EXERCISES TO COMPLETE>
1. According to the crawler readme, which two files should the pre-compiled PhantomJS be placed beside?
2. Carry on the crawler readme from its final sentence.

TEXT FOR ANALYSIS>
*** Begin section ***

This is Internet Archive crawling script written by Bardia Doosti If you used my code please cite our paper:
@inproceedings{Doosti:2017:DSH:3091478.3091503,
author = {Doosti, Bardia and Crandall, David J. and Su, Norman Makoto},
title = {A Deep Study into the History of Web Design},
booktitle = {Proceedings of the 2017 ACM on Web Science Conference},
series = {WebSci '17},
year = {2017},
isbn = {978-1-4503-4896-6},
location = {Troy, New York, USA},
pages = {329--338},
numpages = {10},
url = {http://doi.acm.org/10.1145/3091478.3091503},
doi = {10.1145/3091478.3091503},
acmid = {3091503},
publisher = {ACM},
address = {New York, NY, USA},
keywords = {convolutional neural networks, cultural analytics, deep learning, web design},
}
This website crawler is based on PhantomJS so please remember to download it from http://phantomjs.org/ and put pre-compiled phantomjs beside the render.py and snap-archive-api.js file.

*** End section ***

Stored records:
*** Begin section ***

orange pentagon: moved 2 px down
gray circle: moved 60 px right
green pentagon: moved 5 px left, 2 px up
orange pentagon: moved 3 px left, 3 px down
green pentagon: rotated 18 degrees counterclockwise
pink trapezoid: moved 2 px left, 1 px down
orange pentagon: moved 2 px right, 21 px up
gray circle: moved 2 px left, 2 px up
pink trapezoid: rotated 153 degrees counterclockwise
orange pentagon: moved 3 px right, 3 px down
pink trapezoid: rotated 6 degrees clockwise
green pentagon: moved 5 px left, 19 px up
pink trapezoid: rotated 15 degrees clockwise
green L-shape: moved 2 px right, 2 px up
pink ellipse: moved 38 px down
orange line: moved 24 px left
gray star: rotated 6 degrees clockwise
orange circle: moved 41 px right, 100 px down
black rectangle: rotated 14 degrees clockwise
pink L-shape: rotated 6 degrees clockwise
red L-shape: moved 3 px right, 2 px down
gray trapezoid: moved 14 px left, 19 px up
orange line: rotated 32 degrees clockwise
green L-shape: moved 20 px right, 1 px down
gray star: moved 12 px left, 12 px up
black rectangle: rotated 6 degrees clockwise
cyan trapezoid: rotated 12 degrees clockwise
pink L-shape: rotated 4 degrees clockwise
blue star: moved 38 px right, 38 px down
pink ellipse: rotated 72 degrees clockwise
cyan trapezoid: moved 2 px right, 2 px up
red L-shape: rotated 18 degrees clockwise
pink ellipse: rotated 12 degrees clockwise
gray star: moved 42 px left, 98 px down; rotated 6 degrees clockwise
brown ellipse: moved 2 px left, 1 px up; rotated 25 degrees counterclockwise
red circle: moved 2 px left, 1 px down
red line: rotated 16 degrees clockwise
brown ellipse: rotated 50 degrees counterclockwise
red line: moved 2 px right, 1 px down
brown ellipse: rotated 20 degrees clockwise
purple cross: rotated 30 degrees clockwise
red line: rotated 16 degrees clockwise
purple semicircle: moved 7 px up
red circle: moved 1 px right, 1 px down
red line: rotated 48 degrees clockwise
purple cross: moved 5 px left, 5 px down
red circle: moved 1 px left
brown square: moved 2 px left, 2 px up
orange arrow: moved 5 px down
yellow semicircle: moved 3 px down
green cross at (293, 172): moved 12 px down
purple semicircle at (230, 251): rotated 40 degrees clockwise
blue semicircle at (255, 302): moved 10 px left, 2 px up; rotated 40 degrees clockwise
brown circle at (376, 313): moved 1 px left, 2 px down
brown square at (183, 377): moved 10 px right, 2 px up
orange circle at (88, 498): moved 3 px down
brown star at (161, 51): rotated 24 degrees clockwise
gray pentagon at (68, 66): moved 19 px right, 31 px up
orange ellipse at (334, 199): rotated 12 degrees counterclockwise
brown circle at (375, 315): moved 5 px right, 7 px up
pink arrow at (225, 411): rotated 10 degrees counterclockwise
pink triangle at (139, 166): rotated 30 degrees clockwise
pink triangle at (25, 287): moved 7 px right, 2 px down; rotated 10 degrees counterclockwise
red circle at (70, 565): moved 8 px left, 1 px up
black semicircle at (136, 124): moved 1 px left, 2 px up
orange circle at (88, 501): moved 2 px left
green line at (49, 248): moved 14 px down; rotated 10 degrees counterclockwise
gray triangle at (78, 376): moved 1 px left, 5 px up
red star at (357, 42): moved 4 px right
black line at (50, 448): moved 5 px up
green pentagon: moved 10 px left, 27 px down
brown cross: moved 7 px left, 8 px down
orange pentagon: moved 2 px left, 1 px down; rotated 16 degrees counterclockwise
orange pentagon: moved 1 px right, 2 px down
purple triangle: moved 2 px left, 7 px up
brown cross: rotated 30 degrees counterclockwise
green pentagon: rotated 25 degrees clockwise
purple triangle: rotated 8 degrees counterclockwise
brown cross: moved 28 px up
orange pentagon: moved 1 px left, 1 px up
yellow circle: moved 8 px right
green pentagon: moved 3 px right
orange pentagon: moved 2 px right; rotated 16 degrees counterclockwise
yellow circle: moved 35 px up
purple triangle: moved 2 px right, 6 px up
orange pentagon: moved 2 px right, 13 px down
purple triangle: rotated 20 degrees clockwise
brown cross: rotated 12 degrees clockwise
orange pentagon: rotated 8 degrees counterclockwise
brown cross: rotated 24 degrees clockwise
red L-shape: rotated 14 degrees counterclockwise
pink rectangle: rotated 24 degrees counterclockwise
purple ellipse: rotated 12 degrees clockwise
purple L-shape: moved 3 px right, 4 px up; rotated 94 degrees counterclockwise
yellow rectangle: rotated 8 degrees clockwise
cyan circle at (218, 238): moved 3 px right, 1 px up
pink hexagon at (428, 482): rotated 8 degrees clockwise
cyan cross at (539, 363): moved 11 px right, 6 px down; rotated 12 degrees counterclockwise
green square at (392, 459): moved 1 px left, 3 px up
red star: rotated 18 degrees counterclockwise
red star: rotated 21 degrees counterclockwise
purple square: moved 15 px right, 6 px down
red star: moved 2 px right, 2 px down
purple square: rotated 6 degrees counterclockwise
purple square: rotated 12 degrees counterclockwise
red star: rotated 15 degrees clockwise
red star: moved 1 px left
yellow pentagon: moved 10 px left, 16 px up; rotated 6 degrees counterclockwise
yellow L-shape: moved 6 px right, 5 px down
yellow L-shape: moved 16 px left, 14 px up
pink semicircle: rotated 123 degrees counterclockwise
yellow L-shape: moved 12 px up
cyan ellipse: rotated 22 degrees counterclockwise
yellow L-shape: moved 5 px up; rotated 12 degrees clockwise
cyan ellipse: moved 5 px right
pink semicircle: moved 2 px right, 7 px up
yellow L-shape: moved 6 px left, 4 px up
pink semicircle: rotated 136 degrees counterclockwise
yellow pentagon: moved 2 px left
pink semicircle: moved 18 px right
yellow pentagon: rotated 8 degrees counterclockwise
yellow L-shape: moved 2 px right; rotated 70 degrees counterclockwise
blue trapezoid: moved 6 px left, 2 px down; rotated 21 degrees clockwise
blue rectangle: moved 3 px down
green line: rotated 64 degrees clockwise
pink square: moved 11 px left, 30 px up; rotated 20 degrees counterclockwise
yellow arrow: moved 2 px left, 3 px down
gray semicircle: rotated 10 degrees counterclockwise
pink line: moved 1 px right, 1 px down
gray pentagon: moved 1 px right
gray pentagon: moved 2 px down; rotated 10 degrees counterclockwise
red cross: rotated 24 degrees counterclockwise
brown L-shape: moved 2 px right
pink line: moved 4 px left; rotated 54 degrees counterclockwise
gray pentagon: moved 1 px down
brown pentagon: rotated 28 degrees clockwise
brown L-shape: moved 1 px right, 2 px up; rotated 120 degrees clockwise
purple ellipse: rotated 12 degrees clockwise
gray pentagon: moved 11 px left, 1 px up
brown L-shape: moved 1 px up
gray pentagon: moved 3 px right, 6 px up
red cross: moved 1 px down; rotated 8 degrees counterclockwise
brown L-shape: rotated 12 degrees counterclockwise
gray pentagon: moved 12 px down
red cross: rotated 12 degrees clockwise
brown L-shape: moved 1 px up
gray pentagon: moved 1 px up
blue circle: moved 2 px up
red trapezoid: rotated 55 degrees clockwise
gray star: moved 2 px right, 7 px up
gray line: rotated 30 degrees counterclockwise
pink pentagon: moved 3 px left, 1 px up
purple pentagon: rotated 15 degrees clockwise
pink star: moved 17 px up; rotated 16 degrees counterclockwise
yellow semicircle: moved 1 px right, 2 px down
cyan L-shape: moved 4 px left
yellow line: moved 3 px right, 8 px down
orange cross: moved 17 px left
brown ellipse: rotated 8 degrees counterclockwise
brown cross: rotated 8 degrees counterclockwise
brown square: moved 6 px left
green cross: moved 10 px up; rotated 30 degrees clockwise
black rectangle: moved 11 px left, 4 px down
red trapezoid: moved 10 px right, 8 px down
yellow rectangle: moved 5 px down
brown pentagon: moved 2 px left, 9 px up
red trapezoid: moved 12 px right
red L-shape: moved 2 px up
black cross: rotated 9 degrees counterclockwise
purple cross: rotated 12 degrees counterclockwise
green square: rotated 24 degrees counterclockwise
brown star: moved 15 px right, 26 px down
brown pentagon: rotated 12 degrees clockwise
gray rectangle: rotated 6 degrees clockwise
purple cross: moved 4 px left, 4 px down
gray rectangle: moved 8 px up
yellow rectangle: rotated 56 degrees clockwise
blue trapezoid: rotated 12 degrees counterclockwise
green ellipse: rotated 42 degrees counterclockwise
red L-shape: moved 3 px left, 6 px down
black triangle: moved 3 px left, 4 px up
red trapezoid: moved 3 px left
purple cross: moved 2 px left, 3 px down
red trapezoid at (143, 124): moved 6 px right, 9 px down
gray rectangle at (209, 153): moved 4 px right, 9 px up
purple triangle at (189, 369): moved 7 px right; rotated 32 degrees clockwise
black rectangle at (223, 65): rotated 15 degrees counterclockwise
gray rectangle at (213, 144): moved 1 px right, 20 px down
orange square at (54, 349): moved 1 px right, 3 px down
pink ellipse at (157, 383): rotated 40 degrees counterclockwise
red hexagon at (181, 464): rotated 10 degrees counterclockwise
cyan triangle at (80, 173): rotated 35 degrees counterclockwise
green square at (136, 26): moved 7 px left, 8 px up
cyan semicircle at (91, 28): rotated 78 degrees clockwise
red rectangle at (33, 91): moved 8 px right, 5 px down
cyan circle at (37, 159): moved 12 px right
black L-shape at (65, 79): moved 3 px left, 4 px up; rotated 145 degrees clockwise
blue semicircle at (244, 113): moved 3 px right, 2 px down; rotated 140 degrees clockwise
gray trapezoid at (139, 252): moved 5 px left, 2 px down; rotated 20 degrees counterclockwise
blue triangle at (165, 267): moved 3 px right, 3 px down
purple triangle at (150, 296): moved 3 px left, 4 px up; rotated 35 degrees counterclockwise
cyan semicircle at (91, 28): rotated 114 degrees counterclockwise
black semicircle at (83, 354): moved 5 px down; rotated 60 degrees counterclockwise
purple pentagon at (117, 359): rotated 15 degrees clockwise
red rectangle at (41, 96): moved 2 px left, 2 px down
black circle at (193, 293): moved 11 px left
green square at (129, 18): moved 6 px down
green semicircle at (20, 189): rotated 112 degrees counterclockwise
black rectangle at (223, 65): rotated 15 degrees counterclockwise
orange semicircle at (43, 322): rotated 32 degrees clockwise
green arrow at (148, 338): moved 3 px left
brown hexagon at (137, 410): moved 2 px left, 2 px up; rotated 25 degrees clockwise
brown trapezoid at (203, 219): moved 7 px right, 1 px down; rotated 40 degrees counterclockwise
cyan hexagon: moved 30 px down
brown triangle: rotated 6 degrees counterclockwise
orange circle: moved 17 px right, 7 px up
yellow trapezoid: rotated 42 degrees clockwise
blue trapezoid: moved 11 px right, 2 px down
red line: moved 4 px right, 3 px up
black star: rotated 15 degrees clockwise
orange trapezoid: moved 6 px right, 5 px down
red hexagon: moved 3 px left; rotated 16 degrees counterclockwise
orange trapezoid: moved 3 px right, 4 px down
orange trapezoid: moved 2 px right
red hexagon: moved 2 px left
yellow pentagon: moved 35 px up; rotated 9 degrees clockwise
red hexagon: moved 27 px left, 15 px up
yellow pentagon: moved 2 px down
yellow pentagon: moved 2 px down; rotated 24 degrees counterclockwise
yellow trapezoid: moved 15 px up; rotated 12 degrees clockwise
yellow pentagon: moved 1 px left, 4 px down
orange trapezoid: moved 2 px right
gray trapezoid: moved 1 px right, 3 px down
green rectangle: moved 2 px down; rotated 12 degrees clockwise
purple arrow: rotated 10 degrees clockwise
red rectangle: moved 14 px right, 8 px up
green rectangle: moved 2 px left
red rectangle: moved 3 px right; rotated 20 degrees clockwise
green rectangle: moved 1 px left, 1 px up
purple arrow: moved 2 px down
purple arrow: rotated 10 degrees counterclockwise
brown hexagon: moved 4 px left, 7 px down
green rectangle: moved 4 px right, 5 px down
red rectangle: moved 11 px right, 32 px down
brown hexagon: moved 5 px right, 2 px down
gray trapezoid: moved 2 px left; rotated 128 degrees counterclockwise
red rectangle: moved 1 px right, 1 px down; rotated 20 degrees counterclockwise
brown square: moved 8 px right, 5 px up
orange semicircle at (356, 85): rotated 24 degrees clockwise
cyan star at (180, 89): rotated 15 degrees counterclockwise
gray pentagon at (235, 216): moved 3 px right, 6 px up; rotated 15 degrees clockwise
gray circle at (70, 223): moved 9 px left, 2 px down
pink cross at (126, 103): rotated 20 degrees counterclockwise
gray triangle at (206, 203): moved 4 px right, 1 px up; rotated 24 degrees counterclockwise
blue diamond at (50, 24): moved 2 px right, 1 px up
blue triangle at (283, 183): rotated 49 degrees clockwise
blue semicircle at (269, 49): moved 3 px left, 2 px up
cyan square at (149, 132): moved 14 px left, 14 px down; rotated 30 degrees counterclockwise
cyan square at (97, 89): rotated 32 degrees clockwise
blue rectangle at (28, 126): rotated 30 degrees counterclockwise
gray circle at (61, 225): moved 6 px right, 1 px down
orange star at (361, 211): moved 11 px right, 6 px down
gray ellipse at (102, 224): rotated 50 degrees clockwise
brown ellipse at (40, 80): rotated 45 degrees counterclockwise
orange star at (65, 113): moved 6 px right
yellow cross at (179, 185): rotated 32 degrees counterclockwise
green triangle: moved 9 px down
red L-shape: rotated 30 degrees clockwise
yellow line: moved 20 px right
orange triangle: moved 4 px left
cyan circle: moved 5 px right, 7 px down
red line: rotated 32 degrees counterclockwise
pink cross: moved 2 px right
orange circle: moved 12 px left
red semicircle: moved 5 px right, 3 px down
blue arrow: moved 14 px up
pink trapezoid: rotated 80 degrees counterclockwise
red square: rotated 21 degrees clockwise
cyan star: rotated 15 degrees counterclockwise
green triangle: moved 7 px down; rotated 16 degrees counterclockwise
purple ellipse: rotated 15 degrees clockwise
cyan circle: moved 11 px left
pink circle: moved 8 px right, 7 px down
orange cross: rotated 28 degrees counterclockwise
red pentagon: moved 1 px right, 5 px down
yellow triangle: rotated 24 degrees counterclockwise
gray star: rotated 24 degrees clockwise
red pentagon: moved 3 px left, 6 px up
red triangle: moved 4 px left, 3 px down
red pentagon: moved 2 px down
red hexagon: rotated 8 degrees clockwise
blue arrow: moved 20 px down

*** End section ***

LIST OF ANSWERS>
1. render.py and snap-archive-api.js

2.
The render.py lists the websites you want to crawl and sends it to phantomjs and snap-archive-api.js will save the png file using phantomjs.
Please notice that render.py crawls from 1996 to 2013 with the rate of two snapshots per month which we used in our research. You can change it to whatever which is good for you.